▸ Exercise aim: Each line in the entries below that holds the string "Liberation" is to be listed.

▸ Task inputs:
============

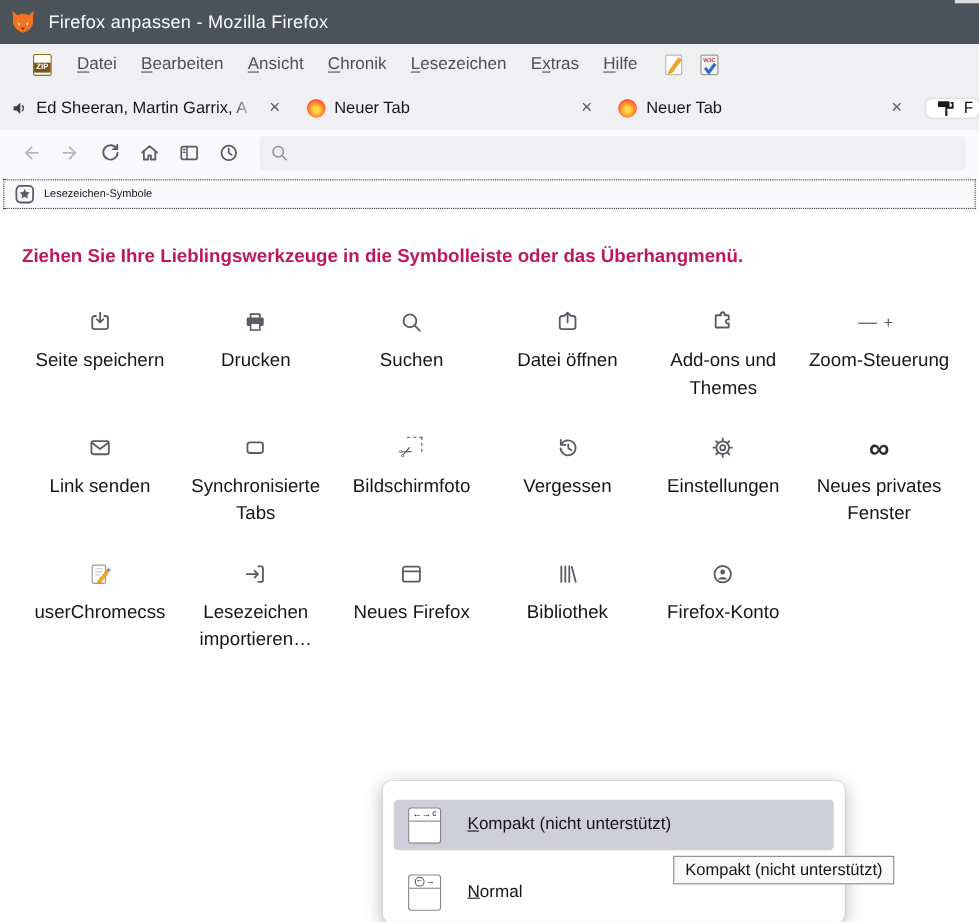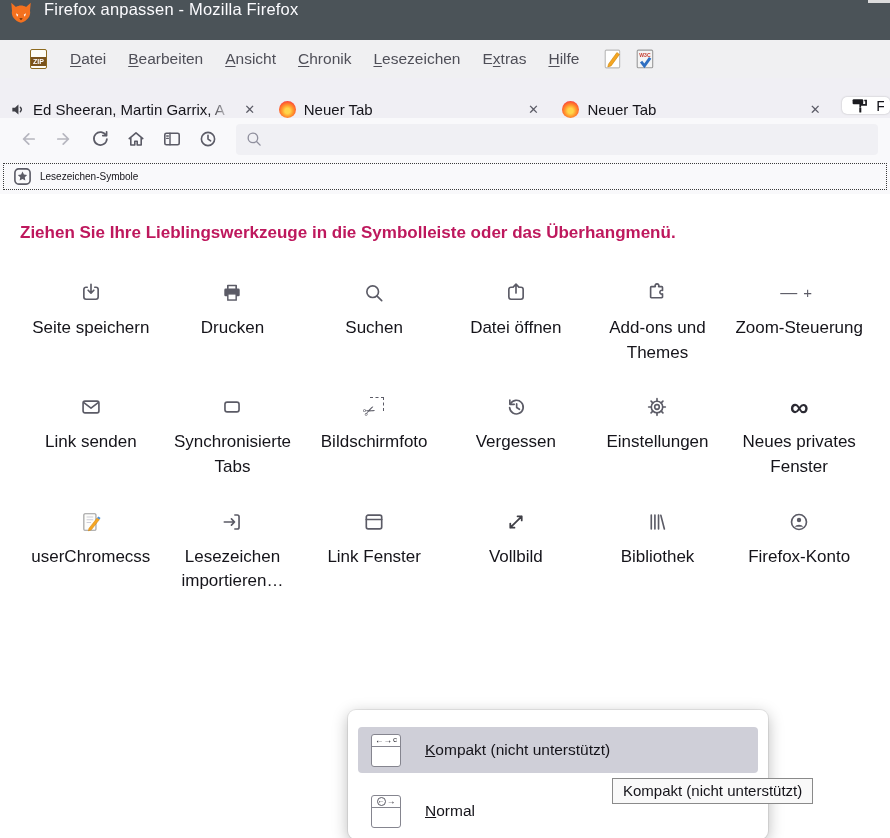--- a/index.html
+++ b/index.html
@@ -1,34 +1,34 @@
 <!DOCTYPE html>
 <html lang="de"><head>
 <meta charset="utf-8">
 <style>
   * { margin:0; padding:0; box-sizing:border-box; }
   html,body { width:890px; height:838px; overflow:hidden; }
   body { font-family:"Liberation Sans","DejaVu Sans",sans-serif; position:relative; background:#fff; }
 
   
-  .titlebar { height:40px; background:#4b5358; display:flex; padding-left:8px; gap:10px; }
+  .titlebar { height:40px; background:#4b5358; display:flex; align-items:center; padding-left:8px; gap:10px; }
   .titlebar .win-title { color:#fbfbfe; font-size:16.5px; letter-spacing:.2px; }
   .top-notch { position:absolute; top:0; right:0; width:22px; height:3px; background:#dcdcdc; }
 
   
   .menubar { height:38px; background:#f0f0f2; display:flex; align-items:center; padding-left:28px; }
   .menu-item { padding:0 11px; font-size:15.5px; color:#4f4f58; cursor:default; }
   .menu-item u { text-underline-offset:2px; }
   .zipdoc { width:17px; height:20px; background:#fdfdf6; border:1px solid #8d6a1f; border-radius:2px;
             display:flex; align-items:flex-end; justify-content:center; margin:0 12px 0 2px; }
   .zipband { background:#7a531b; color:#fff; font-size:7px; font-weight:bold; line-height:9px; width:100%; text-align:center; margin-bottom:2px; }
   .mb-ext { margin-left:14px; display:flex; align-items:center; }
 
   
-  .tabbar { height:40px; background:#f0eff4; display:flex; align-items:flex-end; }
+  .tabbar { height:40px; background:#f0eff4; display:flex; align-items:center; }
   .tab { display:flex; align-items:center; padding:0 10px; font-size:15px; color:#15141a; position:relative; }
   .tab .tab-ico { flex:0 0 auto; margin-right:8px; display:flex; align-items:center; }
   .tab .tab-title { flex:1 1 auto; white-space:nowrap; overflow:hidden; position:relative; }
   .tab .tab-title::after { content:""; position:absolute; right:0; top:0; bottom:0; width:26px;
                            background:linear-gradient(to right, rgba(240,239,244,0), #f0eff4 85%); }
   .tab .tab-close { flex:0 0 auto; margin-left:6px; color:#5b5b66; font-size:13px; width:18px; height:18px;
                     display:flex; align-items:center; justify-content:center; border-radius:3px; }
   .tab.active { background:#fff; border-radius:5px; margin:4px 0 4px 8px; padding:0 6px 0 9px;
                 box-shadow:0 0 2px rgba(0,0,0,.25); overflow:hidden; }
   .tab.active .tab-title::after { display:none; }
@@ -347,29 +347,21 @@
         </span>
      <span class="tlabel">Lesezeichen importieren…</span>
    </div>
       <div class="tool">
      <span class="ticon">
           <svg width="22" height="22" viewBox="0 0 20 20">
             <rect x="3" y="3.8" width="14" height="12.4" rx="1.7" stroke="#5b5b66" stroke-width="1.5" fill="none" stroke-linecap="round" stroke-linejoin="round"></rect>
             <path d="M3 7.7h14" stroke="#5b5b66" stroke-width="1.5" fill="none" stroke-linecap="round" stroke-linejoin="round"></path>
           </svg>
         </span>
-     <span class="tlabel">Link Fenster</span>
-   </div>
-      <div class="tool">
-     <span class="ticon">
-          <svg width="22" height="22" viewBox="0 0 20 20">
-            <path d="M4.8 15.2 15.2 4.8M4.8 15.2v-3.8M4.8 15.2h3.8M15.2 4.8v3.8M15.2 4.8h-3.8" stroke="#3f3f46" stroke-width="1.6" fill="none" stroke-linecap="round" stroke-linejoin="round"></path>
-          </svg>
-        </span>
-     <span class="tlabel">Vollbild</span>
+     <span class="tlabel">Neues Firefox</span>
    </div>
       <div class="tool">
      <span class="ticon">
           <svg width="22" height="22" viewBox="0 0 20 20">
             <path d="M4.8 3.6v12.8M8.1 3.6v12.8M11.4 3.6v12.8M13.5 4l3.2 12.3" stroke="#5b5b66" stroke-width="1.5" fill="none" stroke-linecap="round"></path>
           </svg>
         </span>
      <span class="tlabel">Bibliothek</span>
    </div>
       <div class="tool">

============

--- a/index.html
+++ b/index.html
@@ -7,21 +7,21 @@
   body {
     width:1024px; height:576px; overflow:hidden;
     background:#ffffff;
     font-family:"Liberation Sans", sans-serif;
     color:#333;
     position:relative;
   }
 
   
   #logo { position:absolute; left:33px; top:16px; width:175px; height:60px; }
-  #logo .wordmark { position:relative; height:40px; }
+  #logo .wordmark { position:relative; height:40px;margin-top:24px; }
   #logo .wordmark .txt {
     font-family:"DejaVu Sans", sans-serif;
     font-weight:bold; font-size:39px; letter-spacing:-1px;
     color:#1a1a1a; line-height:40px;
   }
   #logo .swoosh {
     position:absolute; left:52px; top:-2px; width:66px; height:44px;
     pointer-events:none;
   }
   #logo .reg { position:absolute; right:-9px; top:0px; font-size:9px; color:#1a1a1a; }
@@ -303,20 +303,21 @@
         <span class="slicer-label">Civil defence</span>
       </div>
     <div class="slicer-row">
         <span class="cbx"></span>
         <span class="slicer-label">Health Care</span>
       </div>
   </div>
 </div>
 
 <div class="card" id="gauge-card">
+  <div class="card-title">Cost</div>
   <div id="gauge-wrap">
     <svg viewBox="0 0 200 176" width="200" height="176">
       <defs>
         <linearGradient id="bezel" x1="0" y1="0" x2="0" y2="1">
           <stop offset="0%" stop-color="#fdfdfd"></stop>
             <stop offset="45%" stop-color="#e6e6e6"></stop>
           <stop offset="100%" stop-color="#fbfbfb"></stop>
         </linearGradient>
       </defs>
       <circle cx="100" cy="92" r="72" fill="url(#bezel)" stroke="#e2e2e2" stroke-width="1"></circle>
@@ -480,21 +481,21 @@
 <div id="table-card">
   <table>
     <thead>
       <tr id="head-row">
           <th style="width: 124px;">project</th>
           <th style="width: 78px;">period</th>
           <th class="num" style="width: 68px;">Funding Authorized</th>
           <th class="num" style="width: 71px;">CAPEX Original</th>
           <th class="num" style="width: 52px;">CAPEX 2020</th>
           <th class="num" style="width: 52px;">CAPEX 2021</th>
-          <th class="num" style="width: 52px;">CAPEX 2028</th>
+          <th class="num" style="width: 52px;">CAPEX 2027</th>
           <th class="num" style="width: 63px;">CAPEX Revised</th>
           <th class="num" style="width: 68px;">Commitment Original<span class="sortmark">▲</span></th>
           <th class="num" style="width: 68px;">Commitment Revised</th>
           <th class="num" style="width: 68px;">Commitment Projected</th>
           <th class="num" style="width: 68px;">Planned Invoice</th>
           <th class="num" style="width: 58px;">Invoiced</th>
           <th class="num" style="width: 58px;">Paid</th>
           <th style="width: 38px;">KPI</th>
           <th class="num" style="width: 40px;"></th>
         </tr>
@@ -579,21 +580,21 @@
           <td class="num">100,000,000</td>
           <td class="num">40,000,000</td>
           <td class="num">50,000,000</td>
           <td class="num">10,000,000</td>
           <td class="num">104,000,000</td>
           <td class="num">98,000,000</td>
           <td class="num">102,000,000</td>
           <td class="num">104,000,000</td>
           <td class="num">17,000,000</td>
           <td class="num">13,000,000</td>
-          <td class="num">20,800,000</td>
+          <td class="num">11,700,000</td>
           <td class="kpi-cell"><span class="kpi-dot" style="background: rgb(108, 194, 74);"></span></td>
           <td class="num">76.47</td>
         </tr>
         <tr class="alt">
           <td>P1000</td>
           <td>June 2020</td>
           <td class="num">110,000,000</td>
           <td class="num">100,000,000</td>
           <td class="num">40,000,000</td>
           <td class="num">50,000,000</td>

============

▸ Result for this task:
   body { font-family:"Liberation Sans","DejaVu Sans",sans-serif; position:relative; background:#fff; }
     font-family:"Liberation Sans", sans-serif;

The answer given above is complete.